Damn The Torpedoes! The Battle of Mobile Bay

By | Aug 5, 2010

Many of us have heard the phrase, “Damn the Torpedoes! Full speed ahead”. And many of us may also have not idea who said these words or when. Admiral David Farragut, who was commanding a Union Fleet during the American Civil Words is credited with saying this at the Battle of Mobile Bay on August 5, 1864.

As with many wartime quotes it’s possible that he never uttered these words, but there have been accounts that he did.

The Torpedoes of the Civil War were nothing like today’s self-propelled torpedo. The term torpedo was first used around 1800 and was that of a naval explosive. And the Civil War torpedoes was a floating mine made to explode upon contact. These mines could be dangerous and cause a lot of damage, but they also could be unreliable.

Farragut entered the mouth of the Mobile Bay with a fleet of 14 wooden ships and 4 ironcads. He soon encountered the Torpedoes. The Ironclad USS Tecumseh was sunk by a tethered contact mine and was lost.

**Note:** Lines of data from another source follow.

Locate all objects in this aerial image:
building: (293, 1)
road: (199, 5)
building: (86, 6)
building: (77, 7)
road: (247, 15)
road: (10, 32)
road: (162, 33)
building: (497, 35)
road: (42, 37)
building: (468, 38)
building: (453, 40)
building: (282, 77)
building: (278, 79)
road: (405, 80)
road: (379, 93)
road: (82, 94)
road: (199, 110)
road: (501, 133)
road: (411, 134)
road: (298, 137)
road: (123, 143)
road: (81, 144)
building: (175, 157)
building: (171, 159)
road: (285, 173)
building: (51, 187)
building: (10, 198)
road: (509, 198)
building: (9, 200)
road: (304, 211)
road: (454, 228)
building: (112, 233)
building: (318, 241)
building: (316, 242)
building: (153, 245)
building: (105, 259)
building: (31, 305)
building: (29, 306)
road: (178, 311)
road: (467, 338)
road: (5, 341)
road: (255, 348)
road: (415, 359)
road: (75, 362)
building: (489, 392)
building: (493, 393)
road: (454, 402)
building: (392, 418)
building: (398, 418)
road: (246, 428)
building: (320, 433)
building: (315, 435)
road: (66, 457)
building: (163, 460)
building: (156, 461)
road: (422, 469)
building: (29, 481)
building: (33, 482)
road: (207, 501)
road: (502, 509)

But he issued orders to continue ahead and navigated the torpedo field safely.

The Battle ended with Franklin Buchanan, Admiral of the Confederate Fleet surrendering to Farragut. Within three weeks the forts defending the Bay were captured.

The City of Mobile remained under the control of the Confederates, but with the Union in control of the Mobile Bay, the city was no longer a major port for the Confederates. This battle as well as Sherman’s March on Atlanta is credited with greatly aiding in the Presidential victory for Abraham Lincoln in November.